Die Zahl der Kinos und der Leinwände ist in den letzten Jahren zwar wieder gestiegen, doch die Ticketumsätze brechen mitunter dramatisch ein. Philip Grassmann, einst Chefredakteur des Freitag, mittlerweile Kinobetreiber in Hamburg, warnt in seinem früheren Blatt daher vor einer "Kinokrise" und fordert von seiner Branche "mehr Experimentierfreude". Ganz neu sind seine Vorschläge nicht: Wunschfilme für das Publikum und bessere Filmvermittlung durch die Kinobetreiber. "Die Zeitungen und Webseiten reduzieren ihre Filmberichterstattung immer weiter. ... Wer aber immer seltener weiß, welcher Film interessant sein könnte - wie soll er da dem Kino treu bleiben? Wie so oft liegt in dem Problem auch die Lösung. Denn wer, wenn nicht wir Kinomacher, könnte dem Publikum besser erklären, warum es sich für einen Film interessieren soll? Schließlich haben wir ihn ausgewählt. Die Programmkinos haben die Expertise und die Glaubwürdigkeit, Empfehlungen zu geben."

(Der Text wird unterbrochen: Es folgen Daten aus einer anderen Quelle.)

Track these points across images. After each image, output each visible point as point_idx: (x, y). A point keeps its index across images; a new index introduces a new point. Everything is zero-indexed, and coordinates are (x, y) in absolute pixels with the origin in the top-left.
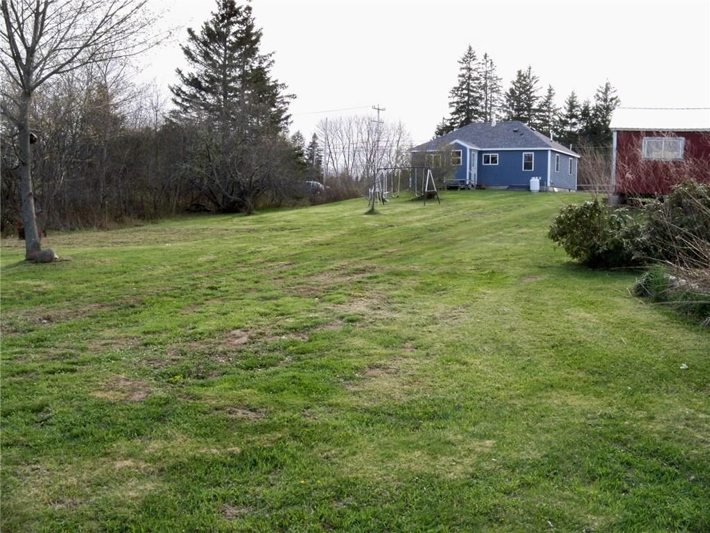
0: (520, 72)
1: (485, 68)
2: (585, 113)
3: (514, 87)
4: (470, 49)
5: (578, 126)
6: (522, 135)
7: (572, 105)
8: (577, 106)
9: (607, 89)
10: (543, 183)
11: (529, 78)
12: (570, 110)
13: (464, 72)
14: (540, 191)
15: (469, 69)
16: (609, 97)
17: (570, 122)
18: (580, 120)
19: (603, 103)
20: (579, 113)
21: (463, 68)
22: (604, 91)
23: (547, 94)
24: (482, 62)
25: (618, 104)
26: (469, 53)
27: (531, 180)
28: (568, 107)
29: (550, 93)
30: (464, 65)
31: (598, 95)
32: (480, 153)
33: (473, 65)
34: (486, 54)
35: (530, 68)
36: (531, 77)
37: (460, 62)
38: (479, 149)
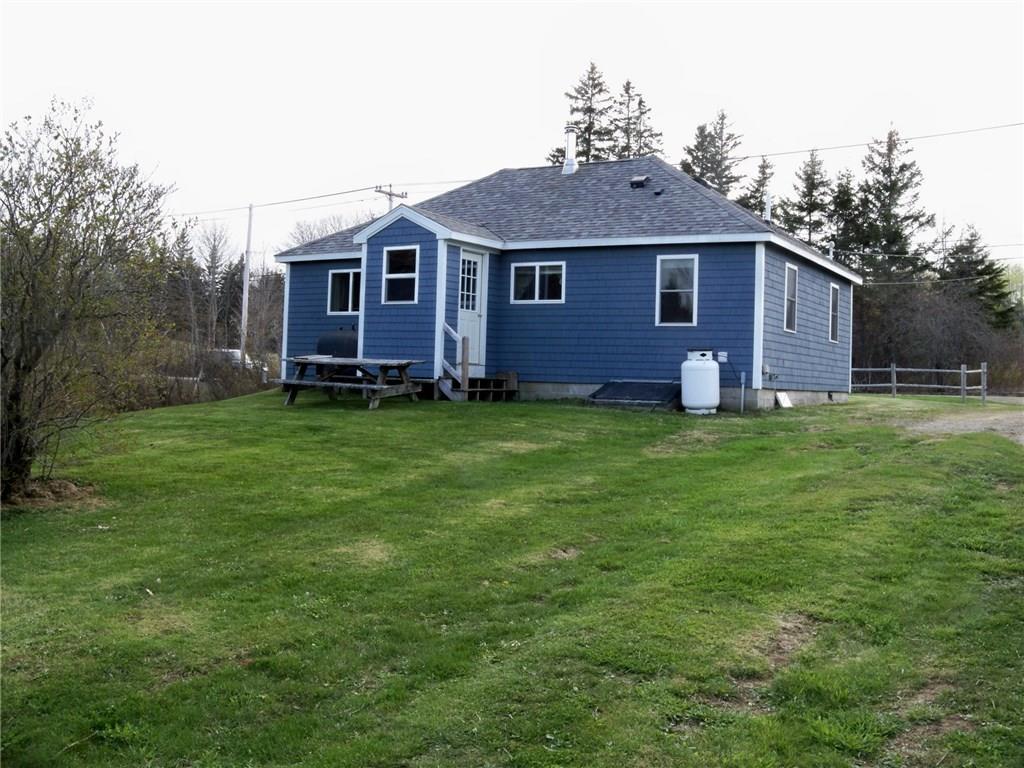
0: (702, 129)
1: (625, 110)
2: (843, 198)
3: (690, 159)
4: (593, 68)
5: (825, 228)
6: (658, 194)
7: (812, 183)
8: (823, 184)
9: (892, 145)
10: (732, 376)
11: (721, 139)
12: (809, 193)
13: (579, 116)
14: (720, 408)
15: (589, 110)
16: (897, 164)
17: (807, 219)
18: (830, 217)
19: (881, 177)
20: (828, 199)
21: (577, 110)
22: (884, 150)
23: (757, 175)
24: (621, 100)
25: (915, 180)
26: (589, 79)
27: (685, 365)
28: (802, 186)
29: (764, 173)
30: (580, 104)
31: (870, 159)
32: (500, 259)
33: (598, 103)
34: (628, 84)
35: (723, 117)
36: (725, 136)
37: (571, 97)
38: (498, 245)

Die Autorin und Filmemacherin Marceline Loridan-Ivens ist gestorben, meldet Libération. In einem Film von Jean Rouch sprach sie in einem langen Monolog über Auschwitz - eine der ersten längeren filmischen Äußerungen über die Judenvernichtung. Später drehte sie mit ihrem Mann Joris Ivens und machte eigene Dokumentarfilme. In mehreren Büchern schrieb sie über ihre Geschichte. Sie war eine enge Freundin von Simone Veil, die sie im Lager kennengelernt hatte.

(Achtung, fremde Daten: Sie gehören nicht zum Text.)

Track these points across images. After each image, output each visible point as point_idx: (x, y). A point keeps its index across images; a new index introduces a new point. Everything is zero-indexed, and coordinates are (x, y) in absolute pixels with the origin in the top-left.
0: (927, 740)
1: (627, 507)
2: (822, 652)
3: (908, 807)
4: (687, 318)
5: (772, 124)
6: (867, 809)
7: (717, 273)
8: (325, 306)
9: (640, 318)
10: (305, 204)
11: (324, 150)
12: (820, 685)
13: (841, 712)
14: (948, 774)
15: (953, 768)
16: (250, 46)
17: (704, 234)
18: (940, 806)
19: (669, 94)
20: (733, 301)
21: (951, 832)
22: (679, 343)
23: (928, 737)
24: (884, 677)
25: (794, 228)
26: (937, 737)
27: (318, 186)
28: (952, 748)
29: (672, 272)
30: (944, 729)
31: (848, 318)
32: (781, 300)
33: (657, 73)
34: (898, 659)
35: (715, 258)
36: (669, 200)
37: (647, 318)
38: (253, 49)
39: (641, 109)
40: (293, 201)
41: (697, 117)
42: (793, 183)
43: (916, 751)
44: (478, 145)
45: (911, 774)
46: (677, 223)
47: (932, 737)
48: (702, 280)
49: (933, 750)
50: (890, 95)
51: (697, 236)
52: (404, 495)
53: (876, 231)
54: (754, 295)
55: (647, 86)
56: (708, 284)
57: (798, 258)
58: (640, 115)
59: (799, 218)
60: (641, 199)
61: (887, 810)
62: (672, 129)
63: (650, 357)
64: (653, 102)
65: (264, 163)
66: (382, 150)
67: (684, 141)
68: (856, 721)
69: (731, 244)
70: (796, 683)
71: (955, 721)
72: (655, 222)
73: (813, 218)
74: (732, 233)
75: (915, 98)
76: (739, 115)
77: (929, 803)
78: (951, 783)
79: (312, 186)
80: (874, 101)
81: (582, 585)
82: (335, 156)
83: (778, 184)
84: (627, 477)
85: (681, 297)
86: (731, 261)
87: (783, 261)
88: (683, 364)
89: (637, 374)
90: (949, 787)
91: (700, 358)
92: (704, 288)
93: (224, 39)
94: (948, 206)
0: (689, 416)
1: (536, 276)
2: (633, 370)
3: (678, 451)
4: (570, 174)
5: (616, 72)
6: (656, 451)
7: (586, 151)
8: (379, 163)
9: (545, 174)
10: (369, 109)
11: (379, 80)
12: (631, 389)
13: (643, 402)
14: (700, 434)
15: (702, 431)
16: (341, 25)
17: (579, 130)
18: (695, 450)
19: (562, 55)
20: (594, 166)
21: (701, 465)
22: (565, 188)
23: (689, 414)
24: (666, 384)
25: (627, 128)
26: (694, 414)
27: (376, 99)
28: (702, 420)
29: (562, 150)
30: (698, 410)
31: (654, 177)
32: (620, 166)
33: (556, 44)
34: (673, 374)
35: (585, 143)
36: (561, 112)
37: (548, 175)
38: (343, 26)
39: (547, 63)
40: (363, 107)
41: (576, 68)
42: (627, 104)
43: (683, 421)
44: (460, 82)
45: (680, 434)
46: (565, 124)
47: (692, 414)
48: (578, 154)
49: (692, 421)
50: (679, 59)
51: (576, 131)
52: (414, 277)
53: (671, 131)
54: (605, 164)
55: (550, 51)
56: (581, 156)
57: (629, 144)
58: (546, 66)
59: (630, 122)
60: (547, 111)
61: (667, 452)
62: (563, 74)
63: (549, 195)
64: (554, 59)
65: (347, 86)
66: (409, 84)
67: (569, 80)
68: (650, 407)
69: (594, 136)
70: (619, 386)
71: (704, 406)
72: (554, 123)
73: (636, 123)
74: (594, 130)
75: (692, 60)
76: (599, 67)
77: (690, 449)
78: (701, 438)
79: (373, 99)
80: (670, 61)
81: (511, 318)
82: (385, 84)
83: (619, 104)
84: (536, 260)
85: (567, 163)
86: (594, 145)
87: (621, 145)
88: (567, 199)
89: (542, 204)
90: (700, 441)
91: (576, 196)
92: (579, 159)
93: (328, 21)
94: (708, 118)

Weitere Artikel: Bert Rebhandl hat für die FAZ das Filmfestival in Toronto besucht, von dem er nach Steve McQueens "Widows", Barry Jenkins' "If Beale Street Could Talk", Alex Ross Perrys und Elisabeth Moss' "Her Smell" und Anthony Maras' "Hotel Mumbai" sehr glücklich berichtet: "An mutigen Entwürfen herrscht im Weltkino kein Mangel." Fritz Göttler (SZ) und Andreas Kilb (FAZ) gratulieren Jeremy Irons zum 70. Geburtstag.

Besprochen werden Eli Roths "Haus der geheimnisvollen Uhren" (Standard), Oliver Haffners "Wackersdorf" (taz) und Jennifer Deschamps' von Arte gezeigte Doku "Inside Lehmann Brothers - Whistleblower packen aus" (FAZ), die der Sender auch auf Youtube gestellt hat:

Archiv: Film

Architektur

Nicht aus Holz, sondern aus Beton, aber ohne vertikale Wand: Kengo Kumas V&A Museum Dundee

Die Zeit hat Martin Tschechnes Interview mit Kengo Kuma online gestellt, in dem der japanische Architekt über sein V&A-Museum in Dundee spricht, über das richtige Maß und das Bauen mit Holz: "Das Bedürfnis nach Maß und Geborgenheit bestimmt noch immer meine Planungen als Architekt. Auch das ist sehr japanisch, denn obwohl unser Land einen größeren Waldanteil hat als Brasilien, gibt es relativ wenig Holz für großflächige Bretter und Balken. Unsere Berge sind einfach zu schroff und steil für dicke Bäume. Dafür haben japanische Handwerker einzigartige Fertigkeiten beim Bau von schlanken, stabilen und übrigens auch erdbebensicheren Holzkonstruktionen entwickelt. So etwas finden Sie auf der ganzen Welt nicht noch einmal."

Susanne Güsten trifft für den Tagesspiegel syrische Stipendiaten des Deutschen Archäologischen Institut in Istanbul, die für den Wiederaufbau des zerstörten Landes geschult wurden, wie etwa den jungen Architekten Ahmad Masri, der sich als Restaurator fortbildete: "Inmitten der Schlacht von Aleppo vermaß und dokumentierte Masri drei Jahre lang die historischen Bauten der Altstadt, die zum Unesco-Weltkulturerbe zählt. Heute lebt der 27-Jährige in der Türkei und bereitet sich darauf vor, dieses Kulturerbe eines Tages wieder aufzubauen."